> Required action
Please take the lines from the one holding "ID-13: present -> none" through the one holding "ID-76, priority: Major -> Minor" in the data below and copy them exactly.

> Data extract
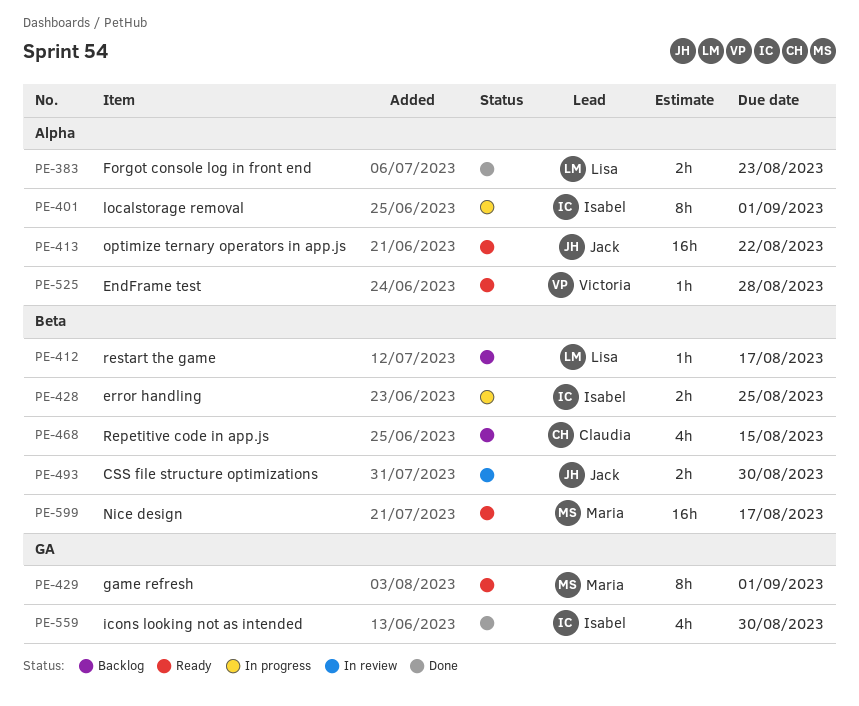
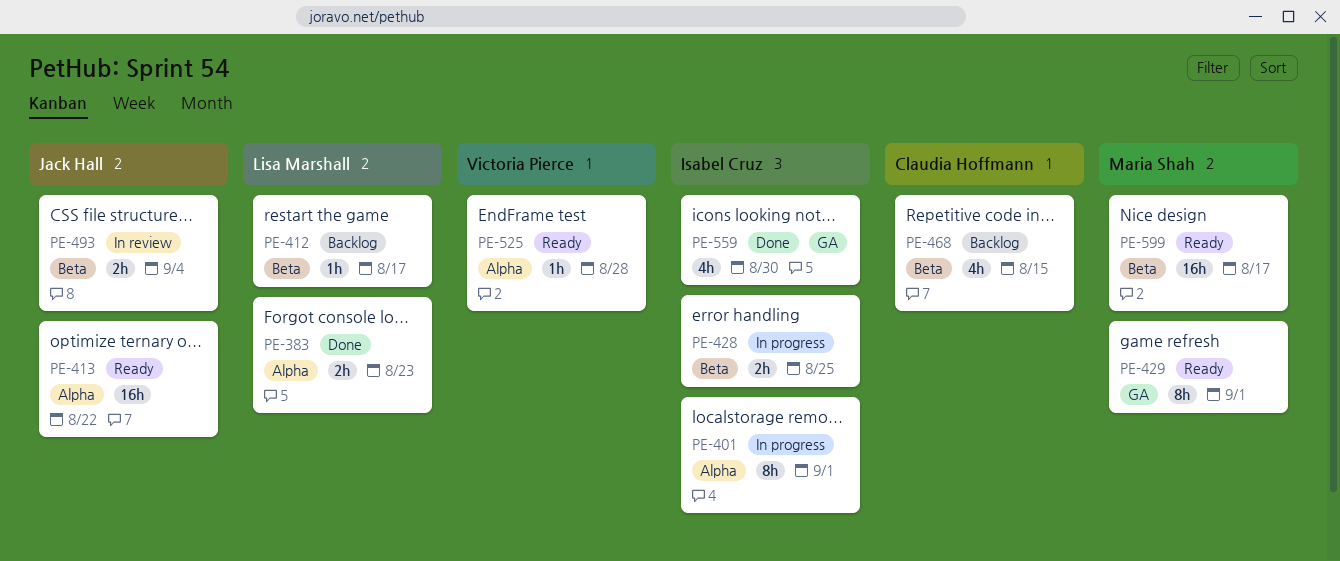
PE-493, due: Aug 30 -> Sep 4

---

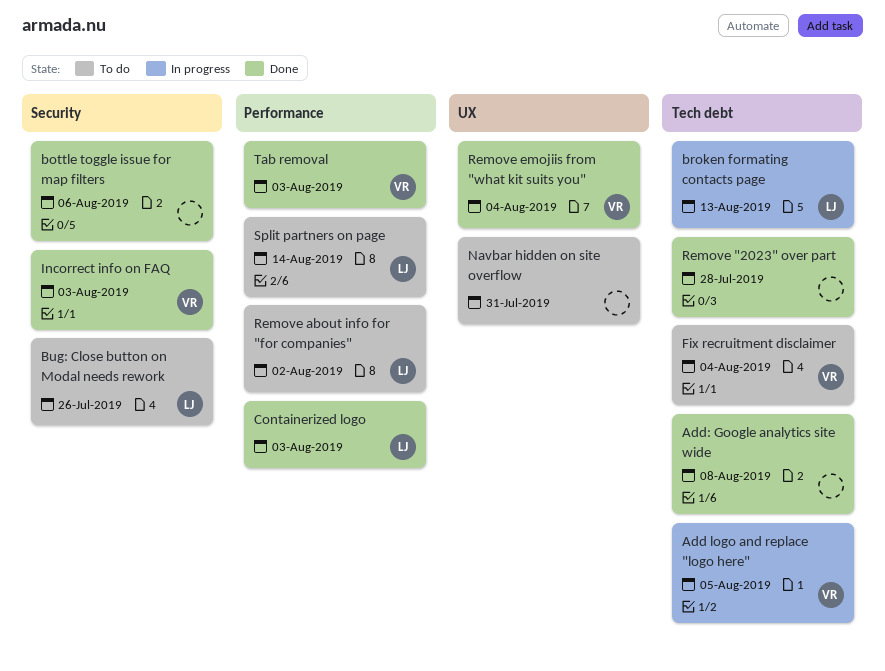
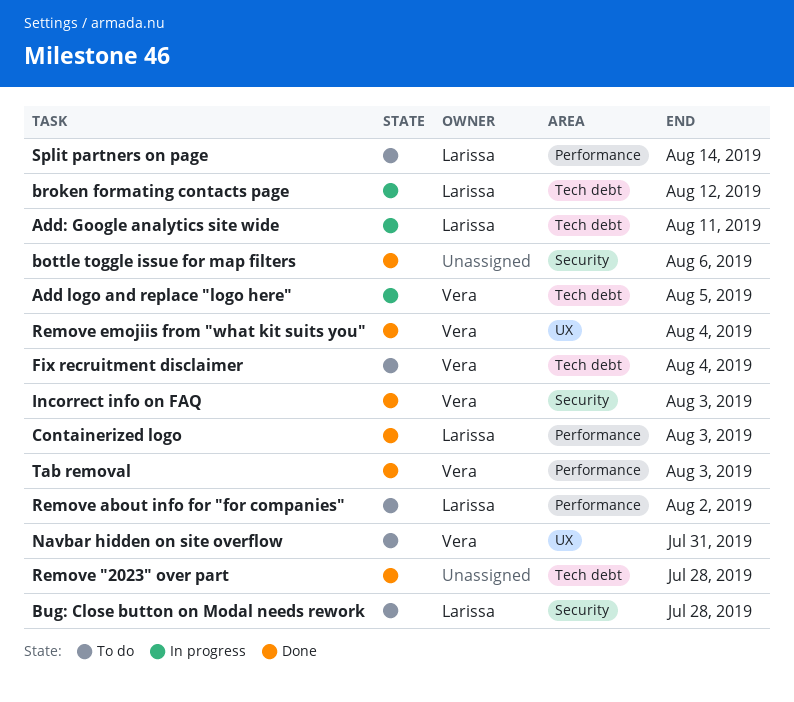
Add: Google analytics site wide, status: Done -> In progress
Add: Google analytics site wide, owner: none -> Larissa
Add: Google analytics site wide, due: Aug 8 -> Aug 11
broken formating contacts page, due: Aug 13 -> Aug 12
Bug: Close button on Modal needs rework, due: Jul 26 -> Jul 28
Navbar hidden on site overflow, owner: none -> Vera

...

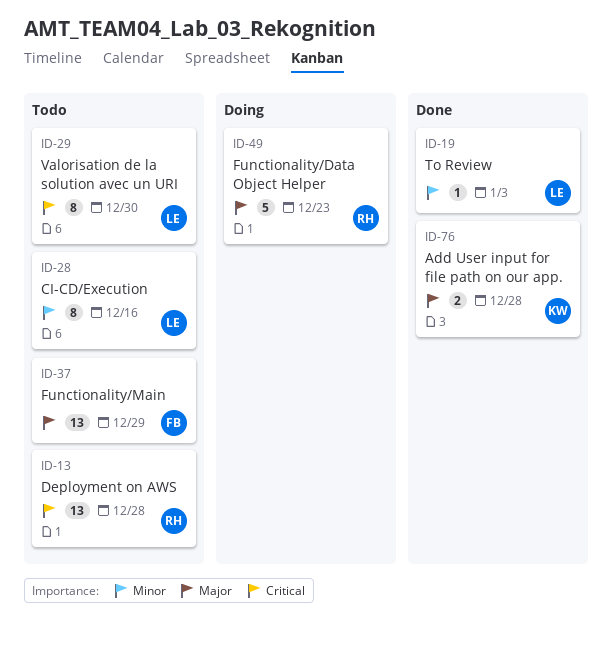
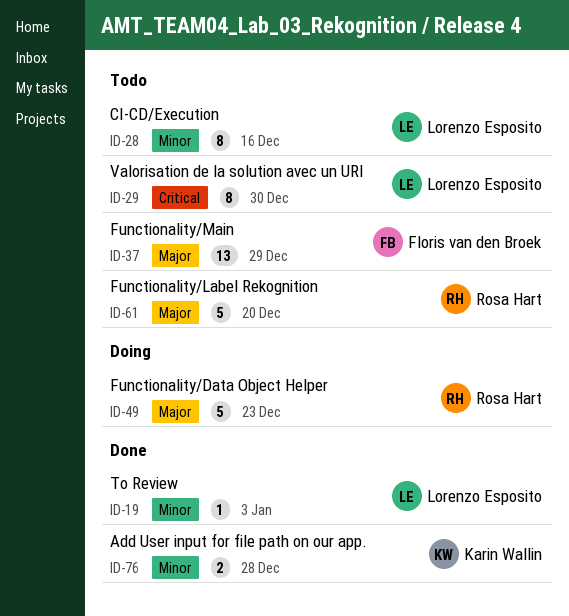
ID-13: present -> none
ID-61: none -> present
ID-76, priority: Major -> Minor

> Answer section
ID-13: present -> none
ID-61: none -> present
ID-76, priority: Major -> Minor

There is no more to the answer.